In February 2012, the U.S. Supreme Court unanimously rejected the Securities and Exchange Commission's argument that the clock on its five-year statute of limitations to bring fraud cases should not begin to run until the time when the fraud is discovered. Rather, the Court held, the clock begins to tick when the violation occurs.

Although the Court's decision is limited to cases seeking civil penalties (and not to cases seeking disgorgement or officer and director bars), the high-profile ruling placed new pressure on the SEC to investigate and bring cases in a timely manner. The ruling presents particular challenges to the SEC when it is faced with more complex investigations such as financial fraud or FCPA cases.

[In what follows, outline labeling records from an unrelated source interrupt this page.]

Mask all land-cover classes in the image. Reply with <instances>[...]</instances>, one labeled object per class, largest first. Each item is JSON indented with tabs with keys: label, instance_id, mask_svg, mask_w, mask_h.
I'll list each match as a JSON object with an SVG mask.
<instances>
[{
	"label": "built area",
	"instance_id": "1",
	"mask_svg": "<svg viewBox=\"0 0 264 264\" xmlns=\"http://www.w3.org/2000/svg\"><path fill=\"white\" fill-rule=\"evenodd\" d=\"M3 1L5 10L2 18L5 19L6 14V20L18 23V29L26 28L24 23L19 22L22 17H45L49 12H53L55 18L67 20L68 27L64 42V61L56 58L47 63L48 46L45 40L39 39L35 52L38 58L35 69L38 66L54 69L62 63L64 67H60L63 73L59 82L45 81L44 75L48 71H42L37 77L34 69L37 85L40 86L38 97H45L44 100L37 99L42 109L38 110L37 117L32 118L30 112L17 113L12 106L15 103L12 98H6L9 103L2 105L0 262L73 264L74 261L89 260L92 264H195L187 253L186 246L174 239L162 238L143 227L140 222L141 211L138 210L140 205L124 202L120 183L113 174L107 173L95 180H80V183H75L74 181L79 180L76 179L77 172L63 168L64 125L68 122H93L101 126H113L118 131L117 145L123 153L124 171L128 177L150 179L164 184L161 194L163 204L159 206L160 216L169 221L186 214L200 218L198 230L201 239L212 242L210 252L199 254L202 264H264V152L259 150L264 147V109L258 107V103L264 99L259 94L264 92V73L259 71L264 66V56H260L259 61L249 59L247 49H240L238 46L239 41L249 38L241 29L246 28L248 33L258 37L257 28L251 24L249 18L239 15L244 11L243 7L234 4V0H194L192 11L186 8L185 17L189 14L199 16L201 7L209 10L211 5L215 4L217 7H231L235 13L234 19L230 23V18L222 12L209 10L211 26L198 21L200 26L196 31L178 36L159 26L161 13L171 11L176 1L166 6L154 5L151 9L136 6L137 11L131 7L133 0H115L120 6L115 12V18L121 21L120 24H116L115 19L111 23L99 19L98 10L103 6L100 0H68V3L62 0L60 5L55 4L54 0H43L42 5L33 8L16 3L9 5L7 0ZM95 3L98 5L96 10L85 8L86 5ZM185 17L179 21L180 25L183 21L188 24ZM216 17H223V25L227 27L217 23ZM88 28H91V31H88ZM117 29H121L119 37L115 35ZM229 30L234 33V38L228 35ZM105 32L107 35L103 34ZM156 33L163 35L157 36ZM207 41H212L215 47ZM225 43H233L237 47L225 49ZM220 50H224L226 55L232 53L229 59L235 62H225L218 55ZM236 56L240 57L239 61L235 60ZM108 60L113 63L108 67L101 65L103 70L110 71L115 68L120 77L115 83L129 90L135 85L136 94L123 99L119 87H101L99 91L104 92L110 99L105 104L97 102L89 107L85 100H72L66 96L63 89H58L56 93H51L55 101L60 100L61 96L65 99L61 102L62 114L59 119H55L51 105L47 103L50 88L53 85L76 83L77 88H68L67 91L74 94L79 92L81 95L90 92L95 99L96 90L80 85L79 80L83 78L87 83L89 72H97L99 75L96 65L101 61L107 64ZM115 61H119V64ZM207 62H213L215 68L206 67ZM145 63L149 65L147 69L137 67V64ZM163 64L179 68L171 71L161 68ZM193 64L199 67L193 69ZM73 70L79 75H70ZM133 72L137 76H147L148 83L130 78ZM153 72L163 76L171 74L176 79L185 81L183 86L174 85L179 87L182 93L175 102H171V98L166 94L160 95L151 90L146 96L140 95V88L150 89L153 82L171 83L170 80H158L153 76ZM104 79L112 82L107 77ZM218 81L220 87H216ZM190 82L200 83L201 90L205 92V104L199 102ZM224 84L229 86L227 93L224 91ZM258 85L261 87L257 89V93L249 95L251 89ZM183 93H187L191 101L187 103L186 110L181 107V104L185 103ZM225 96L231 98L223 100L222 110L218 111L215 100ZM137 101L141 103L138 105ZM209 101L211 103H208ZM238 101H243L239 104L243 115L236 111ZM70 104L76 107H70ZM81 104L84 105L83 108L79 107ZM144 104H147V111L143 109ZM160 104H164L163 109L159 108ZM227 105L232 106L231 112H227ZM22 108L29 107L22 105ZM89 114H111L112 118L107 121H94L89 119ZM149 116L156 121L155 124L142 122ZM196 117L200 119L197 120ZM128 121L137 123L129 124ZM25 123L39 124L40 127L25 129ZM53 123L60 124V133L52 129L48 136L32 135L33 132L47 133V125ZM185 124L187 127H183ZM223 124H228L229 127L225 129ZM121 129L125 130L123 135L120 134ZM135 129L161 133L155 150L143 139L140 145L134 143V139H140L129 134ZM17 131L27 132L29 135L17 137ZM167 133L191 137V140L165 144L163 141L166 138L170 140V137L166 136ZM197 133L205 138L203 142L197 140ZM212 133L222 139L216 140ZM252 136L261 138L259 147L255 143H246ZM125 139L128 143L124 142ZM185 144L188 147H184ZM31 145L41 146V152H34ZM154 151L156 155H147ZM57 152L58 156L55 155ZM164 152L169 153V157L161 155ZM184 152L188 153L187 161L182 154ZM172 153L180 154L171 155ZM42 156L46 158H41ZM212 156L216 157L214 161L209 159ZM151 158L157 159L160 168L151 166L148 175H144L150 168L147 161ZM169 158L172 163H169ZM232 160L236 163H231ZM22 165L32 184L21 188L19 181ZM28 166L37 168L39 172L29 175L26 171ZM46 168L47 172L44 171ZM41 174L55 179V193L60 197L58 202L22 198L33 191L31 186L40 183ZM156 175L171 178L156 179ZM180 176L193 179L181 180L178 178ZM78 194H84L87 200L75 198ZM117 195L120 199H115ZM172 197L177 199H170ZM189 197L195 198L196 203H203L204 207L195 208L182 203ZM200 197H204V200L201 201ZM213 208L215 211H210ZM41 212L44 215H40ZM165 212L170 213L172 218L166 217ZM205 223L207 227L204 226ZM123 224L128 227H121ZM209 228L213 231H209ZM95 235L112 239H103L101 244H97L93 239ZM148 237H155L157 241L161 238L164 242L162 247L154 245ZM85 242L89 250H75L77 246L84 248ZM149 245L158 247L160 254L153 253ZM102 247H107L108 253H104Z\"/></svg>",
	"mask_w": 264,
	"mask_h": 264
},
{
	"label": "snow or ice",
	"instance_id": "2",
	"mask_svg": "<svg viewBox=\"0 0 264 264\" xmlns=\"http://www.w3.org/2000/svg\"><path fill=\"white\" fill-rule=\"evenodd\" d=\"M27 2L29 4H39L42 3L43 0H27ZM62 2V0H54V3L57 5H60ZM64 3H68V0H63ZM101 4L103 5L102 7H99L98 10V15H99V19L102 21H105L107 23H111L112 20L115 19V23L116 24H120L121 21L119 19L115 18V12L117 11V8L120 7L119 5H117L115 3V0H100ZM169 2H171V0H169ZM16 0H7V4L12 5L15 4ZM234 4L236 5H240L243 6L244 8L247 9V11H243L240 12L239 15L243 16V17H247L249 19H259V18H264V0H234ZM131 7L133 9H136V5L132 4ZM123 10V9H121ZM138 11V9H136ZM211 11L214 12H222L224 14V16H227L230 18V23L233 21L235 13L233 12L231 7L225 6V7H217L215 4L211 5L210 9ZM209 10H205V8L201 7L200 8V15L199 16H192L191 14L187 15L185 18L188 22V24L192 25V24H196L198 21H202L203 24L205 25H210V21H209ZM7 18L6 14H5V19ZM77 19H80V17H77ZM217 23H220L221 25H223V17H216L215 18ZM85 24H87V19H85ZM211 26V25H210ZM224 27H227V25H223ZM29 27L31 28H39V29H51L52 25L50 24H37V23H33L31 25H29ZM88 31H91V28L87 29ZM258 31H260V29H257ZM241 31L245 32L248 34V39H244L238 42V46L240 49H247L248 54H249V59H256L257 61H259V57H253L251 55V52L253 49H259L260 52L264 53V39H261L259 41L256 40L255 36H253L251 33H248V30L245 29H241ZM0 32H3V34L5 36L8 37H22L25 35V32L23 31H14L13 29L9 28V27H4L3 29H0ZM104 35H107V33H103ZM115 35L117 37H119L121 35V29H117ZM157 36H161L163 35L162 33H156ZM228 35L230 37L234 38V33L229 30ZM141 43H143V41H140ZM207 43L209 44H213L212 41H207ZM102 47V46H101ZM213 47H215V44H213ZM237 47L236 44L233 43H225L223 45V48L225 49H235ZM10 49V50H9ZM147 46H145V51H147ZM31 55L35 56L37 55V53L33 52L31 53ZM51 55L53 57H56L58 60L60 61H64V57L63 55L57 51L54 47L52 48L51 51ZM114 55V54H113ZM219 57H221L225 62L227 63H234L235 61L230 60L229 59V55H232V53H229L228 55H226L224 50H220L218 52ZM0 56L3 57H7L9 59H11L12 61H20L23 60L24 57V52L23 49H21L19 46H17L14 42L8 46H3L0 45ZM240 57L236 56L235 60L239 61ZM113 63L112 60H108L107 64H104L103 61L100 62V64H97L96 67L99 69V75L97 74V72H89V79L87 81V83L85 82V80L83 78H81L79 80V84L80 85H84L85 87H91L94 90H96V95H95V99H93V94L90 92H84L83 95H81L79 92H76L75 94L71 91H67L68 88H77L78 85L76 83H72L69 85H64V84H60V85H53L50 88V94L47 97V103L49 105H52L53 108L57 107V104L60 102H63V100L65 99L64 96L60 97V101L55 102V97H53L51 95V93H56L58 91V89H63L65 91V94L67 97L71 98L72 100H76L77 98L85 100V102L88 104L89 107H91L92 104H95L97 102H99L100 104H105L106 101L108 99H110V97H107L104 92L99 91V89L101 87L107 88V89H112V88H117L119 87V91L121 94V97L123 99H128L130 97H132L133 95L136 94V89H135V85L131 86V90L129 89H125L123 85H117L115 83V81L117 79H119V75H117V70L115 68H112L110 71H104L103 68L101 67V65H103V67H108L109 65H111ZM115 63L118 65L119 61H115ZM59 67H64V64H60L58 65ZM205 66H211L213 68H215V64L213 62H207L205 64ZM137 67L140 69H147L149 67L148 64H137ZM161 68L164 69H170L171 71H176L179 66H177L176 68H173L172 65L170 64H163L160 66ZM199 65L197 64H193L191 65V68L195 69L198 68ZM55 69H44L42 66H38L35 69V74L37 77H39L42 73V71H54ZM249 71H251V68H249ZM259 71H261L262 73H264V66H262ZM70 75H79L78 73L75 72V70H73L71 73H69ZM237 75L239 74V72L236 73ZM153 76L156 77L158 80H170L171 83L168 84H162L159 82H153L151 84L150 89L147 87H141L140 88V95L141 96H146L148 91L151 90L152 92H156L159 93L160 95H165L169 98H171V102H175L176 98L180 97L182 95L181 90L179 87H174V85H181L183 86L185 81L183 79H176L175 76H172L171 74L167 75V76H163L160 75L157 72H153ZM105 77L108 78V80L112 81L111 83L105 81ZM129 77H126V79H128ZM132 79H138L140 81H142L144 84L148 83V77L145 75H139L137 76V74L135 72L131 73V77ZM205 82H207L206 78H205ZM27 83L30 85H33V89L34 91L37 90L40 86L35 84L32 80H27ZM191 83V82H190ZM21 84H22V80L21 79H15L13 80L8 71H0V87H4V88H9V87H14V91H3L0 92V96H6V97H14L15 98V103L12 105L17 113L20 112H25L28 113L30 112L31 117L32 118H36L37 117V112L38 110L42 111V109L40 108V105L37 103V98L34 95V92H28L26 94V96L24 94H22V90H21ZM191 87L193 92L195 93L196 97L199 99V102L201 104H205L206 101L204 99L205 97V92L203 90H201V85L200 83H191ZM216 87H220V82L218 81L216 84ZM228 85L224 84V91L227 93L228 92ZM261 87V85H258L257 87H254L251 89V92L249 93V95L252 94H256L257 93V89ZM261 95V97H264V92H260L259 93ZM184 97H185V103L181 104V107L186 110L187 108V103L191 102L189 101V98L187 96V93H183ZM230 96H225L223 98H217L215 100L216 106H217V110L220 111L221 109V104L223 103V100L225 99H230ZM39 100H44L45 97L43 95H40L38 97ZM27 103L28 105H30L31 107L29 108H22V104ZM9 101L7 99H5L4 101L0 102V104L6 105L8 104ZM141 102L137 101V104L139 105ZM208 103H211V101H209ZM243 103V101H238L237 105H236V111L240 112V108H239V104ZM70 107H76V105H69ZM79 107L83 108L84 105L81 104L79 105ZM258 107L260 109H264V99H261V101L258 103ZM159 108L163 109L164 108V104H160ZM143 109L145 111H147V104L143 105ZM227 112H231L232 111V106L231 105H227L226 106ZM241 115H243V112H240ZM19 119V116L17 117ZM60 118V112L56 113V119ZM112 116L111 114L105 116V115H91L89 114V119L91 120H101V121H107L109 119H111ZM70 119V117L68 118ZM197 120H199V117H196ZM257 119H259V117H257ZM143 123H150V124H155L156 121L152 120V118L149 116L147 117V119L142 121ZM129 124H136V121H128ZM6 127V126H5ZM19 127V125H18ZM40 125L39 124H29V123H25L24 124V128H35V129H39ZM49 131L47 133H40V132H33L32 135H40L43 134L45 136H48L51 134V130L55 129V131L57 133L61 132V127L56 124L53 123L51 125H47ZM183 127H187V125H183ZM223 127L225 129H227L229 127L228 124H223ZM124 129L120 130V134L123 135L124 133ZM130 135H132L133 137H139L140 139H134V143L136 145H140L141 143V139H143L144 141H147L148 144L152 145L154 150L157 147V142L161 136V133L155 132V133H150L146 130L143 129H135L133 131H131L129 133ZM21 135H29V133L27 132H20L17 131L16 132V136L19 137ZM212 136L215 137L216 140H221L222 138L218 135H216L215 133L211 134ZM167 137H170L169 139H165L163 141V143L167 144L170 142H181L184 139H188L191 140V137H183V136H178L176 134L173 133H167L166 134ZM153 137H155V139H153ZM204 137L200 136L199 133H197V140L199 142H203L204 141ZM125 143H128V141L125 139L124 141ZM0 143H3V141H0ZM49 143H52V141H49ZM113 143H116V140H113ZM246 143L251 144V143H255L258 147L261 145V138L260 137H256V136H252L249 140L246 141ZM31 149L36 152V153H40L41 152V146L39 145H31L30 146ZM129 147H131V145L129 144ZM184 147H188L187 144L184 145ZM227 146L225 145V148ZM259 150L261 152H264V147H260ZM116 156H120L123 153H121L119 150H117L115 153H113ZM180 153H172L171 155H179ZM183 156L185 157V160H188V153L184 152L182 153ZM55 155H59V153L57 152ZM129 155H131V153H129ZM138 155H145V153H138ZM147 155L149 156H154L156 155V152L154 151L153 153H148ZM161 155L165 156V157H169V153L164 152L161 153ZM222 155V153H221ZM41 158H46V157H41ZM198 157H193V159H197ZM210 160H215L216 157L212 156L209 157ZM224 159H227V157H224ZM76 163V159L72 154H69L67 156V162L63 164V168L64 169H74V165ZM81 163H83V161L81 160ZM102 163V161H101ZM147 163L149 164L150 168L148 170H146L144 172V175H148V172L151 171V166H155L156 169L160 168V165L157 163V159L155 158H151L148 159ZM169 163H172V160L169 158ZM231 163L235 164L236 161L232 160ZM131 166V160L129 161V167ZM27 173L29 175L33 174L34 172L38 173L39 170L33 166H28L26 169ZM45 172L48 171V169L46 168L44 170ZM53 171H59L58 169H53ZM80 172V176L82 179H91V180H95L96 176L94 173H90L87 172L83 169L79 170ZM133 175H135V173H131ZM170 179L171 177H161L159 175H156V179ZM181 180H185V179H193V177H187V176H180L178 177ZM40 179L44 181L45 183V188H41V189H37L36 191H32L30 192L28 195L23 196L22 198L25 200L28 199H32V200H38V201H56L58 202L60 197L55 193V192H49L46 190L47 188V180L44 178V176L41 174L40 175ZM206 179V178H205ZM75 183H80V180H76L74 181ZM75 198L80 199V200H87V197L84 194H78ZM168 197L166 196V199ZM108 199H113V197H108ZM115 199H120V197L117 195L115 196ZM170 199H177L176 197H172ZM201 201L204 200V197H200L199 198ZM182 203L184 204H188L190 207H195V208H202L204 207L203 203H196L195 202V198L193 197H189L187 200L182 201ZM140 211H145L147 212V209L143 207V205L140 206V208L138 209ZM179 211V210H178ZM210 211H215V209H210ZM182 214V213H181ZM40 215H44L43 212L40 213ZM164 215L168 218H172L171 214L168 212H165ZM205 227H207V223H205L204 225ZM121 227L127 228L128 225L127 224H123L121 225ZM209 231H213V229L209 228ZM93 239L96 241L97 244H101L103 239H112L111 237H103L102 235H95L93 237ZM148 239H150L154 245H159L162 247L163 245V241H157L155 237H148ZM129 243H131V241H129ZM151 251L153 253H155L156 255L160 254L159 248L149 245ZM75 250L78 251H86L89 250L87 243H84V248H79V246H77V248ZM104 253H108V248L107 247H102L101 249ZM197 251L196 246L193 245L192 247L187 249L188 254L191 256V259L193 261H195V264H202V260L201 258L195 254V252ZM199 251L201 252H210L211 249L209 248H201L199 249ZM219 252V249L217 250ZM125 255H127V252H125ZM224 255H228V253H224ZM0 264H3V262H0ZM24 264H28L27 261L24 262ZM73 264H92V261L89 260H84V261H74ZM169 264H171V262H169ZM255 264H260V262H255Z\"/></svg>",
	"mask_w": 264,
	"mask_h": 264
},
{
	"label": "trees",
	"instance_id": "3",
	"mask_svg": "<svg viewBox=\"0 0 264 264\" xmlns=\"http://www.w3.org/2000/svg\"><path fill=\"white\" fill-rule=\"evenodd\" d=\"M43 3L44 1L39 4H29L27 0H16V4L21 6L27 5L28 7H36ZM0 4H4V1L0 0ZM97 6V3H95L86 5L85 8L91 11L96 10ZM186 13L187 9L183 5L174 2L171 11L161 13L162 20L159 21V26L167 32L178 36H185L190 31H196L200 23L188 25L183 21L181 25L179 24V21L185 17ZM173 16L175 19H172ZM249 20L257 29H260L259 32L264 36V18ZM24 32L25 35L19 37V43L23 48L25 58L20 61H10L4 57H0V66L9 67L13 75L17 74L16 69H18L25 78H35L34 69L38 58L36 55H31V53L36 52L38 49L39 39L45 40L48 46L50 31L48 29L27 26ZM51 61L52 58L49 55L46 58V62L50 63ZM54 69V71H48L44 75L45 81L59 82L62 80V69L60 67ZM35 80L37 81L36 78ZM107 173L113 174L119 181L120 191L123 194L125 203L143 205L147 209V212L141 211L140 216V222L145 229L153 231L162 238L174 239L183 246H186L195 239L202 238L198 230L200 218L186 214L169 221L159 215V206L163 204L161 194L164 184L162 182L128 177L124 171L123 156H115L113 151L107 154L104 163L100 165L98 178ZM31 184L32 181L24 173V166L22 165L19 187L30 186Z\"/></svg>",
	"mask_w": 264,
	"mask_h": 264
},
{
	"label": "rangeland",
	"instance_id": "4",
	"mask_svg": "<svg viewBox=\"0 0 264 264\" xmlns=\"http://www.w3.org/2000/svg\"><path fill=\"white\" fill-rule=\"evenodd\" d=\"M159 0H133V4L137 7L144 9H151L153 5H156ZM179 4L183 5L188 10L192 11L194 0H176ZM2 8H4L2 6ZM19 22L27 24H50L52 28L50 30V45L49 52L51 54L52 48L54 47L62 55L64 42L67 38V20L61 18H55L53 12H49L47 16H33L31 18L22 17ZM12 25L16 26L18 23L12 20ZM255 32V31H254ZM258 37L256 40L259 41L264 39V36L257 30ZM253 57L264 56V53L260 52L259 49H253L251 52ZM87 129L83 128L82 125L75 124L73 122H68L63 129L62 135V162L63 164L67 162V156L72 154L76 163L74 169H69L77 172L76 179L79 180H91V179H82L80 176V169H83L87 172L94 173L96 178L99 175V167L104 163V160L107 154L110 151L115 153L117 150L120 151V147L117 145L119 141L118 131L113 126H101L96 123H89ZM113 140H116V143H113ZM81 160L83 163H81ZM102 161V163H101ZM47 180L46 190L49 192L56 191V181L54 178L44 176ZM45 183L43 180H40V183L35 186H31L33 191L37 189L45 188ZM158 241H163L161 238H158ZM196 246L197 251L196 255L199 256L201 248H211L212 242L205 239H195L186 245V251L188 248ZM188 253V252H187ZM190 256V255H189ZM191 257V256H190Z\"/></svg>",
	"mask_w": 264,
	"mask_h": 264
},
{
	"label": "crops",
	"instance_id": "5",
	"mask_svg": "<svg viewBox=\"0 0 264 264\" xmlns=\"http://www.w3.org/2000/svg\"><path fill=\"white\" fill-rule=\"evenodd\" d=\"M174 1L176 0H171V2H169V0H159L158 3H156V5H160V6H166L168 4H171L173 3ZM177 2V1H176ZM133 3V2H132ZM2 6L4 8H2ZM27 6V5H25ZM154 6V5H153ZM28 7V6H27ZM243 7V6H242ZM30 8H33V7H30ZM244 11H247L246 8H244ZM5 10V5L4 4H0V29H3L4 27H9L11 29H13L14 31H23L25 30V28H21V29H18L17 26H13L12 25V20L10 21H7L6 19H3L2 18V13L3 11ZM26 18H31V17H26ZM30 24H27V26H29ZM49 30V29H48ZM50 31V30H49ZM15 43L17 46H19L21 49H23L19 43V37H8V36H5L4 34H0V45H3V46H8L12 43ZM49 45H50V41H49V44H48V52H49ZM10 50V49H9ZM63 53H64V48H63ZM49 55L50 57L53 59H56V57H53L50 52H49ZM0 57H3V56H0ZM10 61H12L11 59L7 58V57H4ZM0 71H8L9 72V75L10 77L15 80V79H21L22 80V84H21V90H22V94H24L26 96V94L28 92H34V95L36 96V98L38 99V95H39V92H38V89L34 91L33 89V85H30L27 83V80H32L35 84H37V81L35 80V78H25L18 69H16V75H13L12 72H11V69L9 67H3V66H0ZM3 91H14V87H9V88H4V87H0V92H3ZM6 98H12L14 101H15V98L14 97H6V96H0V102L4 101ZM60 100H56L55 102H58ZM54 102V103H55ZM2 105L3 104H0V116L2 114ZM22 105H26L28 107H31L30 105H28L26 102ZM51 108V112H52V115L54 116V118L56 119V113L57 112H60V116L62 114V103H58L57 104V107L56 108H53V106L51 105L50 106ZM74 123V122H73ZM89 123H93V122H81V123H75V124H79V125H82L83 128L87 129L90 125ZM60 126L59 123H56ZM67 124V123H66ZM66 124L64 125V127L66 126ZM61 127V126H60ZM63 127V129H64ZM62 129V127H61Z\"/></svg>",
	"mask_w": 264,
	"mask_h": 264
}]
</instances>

While the SEC did not win the battle over this issue in the courts, it may still win the war if legislation being developed by U.S. Senator Jack Reed of Rhode Island becomes law. Reuters reports that Sen. Reed is working with SEC officials to produce legislation that would increase the SEC's current five-year statute of limitations discussed above to 10 years. Sen. Reed explained to Reuters that securities cases can be "exceedingly complex," and "if the SEC has a strong case that would serve to protect investors and those who do business appropriately, it would be a shame if a short statute of limitations were the reason for a case not being brought." Reed, a Democrat, is presently working to find an influential Republican to be his co-sponsor in the Senate.

George Canellos, Co-Director of the SEC's Enforcement Division, supports such legislation. He stated that given the complexity of the SEC's cases, "it makes sense to have a statute of limitations at least equal to the civil and criminal authorities of other agencies that also investigate frauds."